Philadelphia Eagles v New York Giants Photo by Steven Ryan/Getty Images

There are plenty of reasons to fear the Giants, as lousy as they are this year, but there’s only one top reason. That reason is Saquon Barkley.

As good as this Giants receiving corps is—and Odell Beckham Jr., Sterling Shepherd and tight end Evan Engram are all very dangerous—they have a putty-armed junior Manning tossing them the ball. I’m not saying there is no chance that Manning could hurt the Falcons—this is their 2018 defense we’re talking about—but I am suggesting that he is one of the least dangerous quarterbacks Atlanta will face this year. The Giants can also get heat on Matt Ryan, though not to the extent of some other teams Atlanta has played, and their secondary is okay but not great outside of the stellar Landon Collins at safety.

The big question, again, is whether the team can stop Saquon Barkley.

Barkley’s problematic for two reasons. The first is that he is a big, fast, powerful runner, which means a missed tackle or two is going to enable him to pick up massive yardage. The second is that because Manning no longer throws the ball downfield if he can help it, and Barkley’s a plenty capable receiver near the line of scrimmage. If this defense was fully healthy, they might be able to hold Barkley in check, but this is a defense that just was destroyed by James Conner two weeks ago. I’m very worried.

Atlanta’s saving grace is that the Giants have been behind so often that they’re not really running the ball with Barkley all that often. He’s got just 84 carries in six games, or an average of 14 carries, and has only had two really huge games on the ground.
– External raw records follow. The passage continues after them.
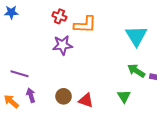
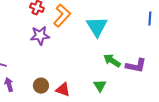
orange L-shape: (85, 25) -> (62, 16), turned -50
cyan triangle: (136, 36) -> (97, 27), moved

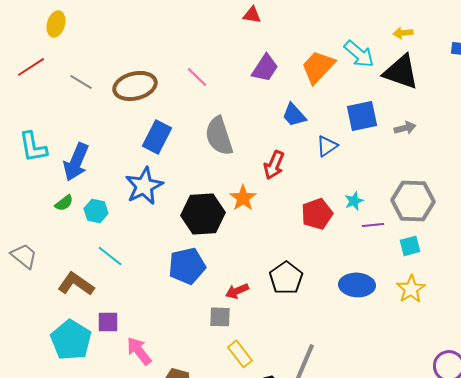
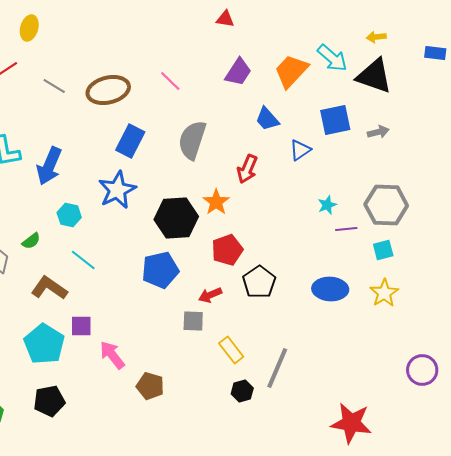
gray semicircle: (219, 136) -> (192, 140), turned 36
green semicircle: (64, 203) -> (31, 241), moved
red pentagon: (317, 214) -> (227, 250), moved
yellow rectangle: (240, 354) -> (231, 350), moved

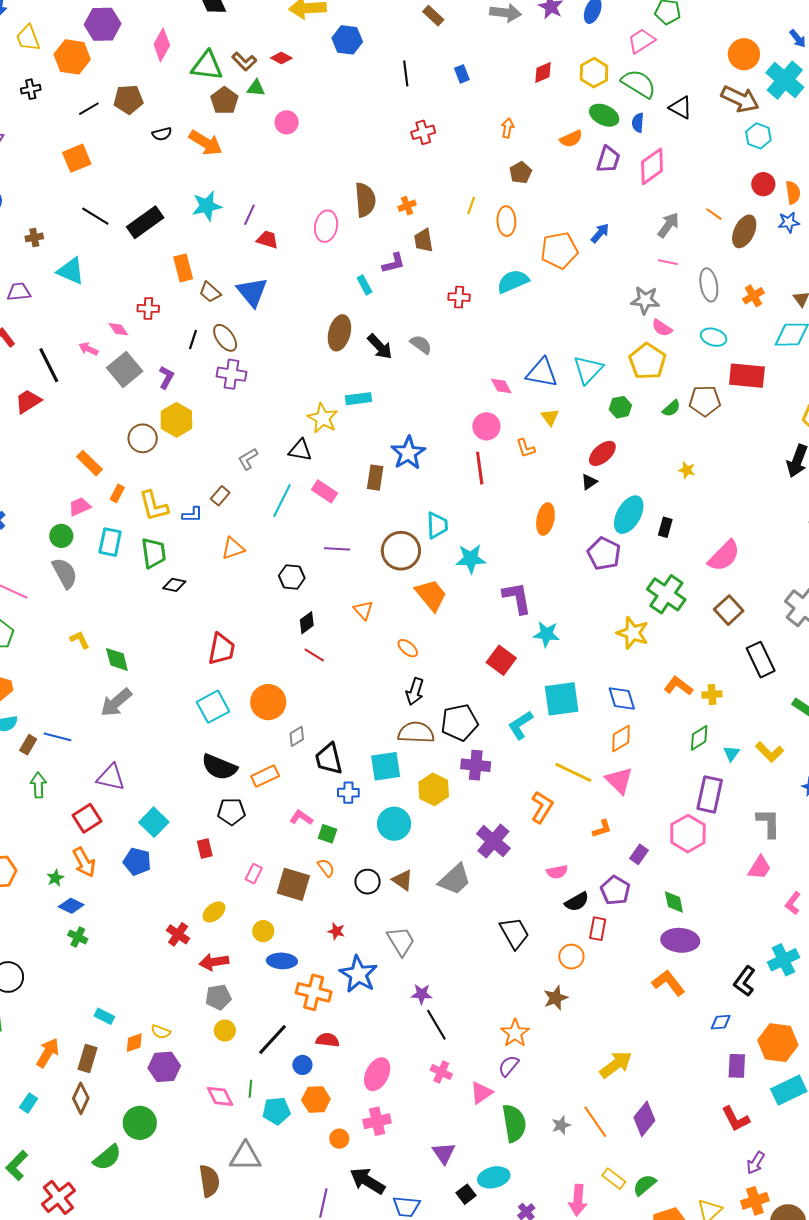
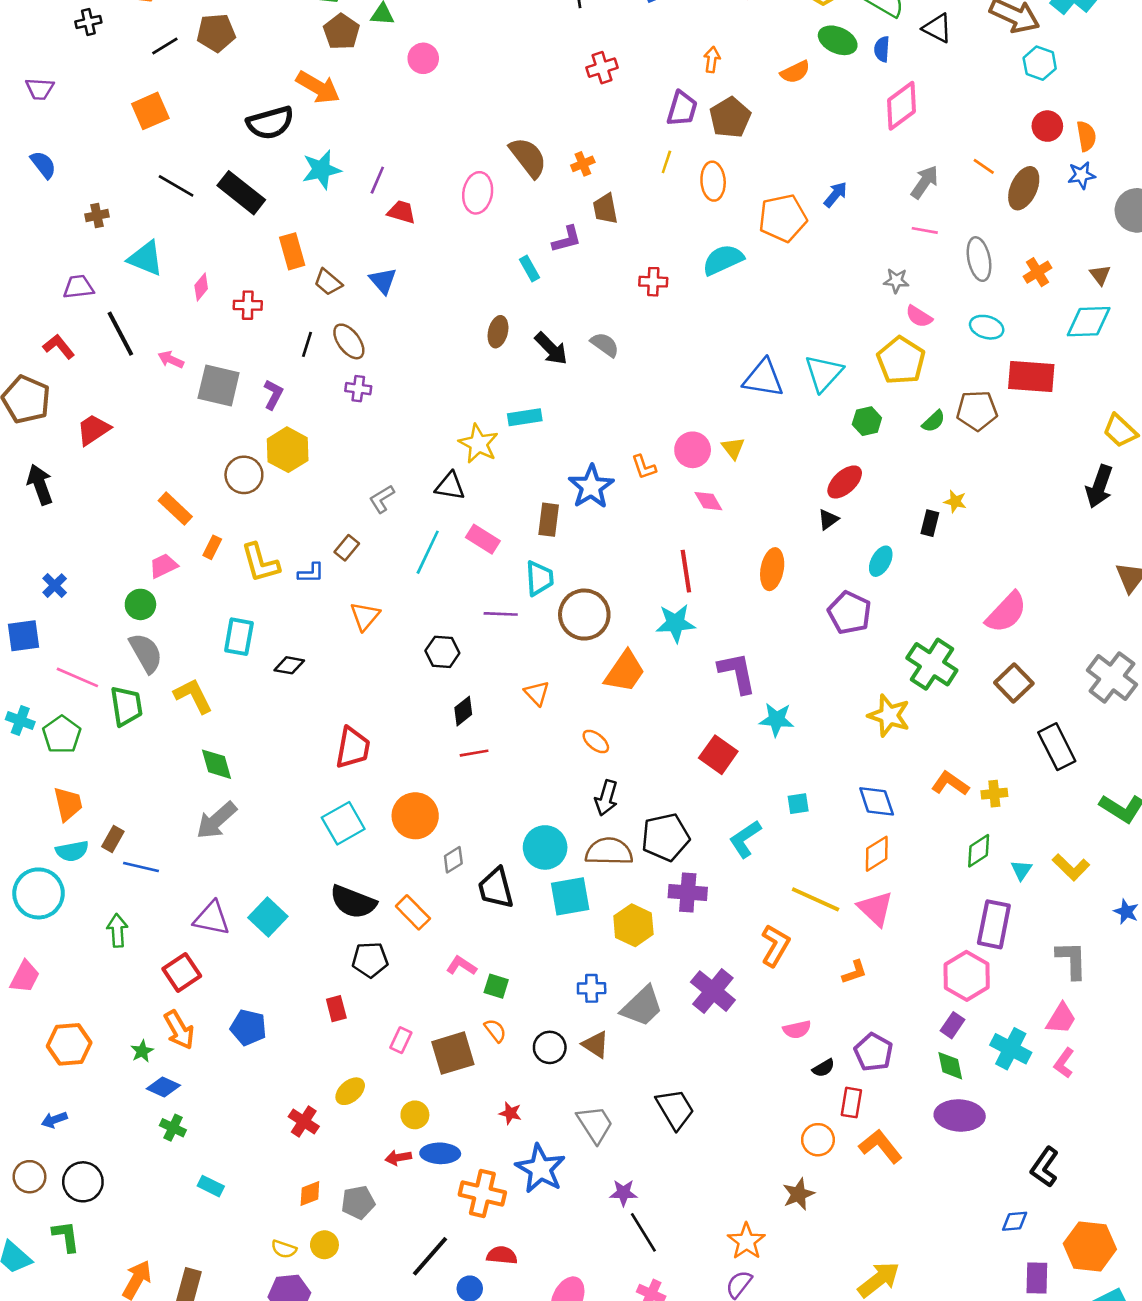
black semicircle: (162, 134) -> (270, 123), moved, size x1.8
purple trapezoid: (608, 159) -> (682, 109), moved
brown pentagon: (521, 173) -> (730, 118), size x1.4
brown semicircle: (365, 200) -> (528, 157), turned -32
black rectangle: (145, 222) -> (241, 193), turned 75
blue triangle: (252, 292) -> (383, 281), size x0.7
gray star: (645, 300) -> (896, 281), size x0.7
pink diamond: (118, 329) -> (201, 287), moved, turned 75
brown ellipse: (339, 333) -> (498, 332), size x0.7
black line: (49, 365) -> (120, 334), moved
gray square: (125, 370) -> (219, 385), turned -36
purple cross: (232, 374) -> (358, 389), size x0.7
pink diamond: (501, 386) -> (708, 501), moved
yellow triangle: (550, 417) -> (733, 448), moved
orange L-shape: (526, 448) -> (644, 467), moved
red line: (480, 468) -> (686, 571), moved
cyan ellipse: (629, 515) -> (881, 561), size x0.6
cyan trapezoid: (437, 525) -> (539, 578), moved
black rectangle: (665, 527) -> (930, 523), moved
cyan rectangle: (110, 542) -> (239, 637), moved
orange triangle: (233, 548) -> (365, 616), turned -30
green trapezoid: (154, 553) -> (126, 706), moved
orange trapezoid: (431, 595) -> (625, 672), turned 75
yellow L-shape: (80, 640) -> (193, 696), moved, size x1.5
red line: (314, 655) -> (474, 753), turned -40
cyan square: (562, 699) -> (798, 804), size x0.5
brown rectangle: (28, 745) -> (113, 839), moved
orange rectangle: (265, 776) -> (413, 912), turned 72
blue cross: (348, 793) -> (592, 988), moved
cyan square: (154, 822) -> (268, 917), moved
cyan circle: (394, 824) -> (545, 847), moved
purple rectangle: (639, 854) -> (952, 1025), moved
gray trapezoid: (455, 879) -> (642, 1006), moved
brown square: (293, 884) -> (453, 1053), turned -32
black semicircle: (577, 902) -> (824, 1068), size x0.7
pink L-shape: (793, 903) -> (1064, 1063), moved
black trapezoid: (514, 933) -> (675, 1109), moved
cyan cross: (783, 960) -> (1011, 1049), moved, turned -36
red arrow: (214, 962) -> (398, 1158), moved, size x0.7
orange L-shape: (668, 983) -> (881, 1146), moved
cyan rectangle: (104, 1016) -> (211, 1186), moved
yellow circle: (225, 1031) -> (324, 1245), moved
orange diamond: (134, 1043) -> (310, 1193), moved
He does have 40 receptions in just six games, however, and either way the Falcons still need to tackle him.

Whether they can do so probably depends on discipline, how far they’ve gotten over the last few weeks in terms of their tackling (it hasn’t been as far as any of us would like), and whether they roll out some of their weakest run defenders against New York or not. I’m almost certain their success or failure in this regard will determine whether they win or lose the game.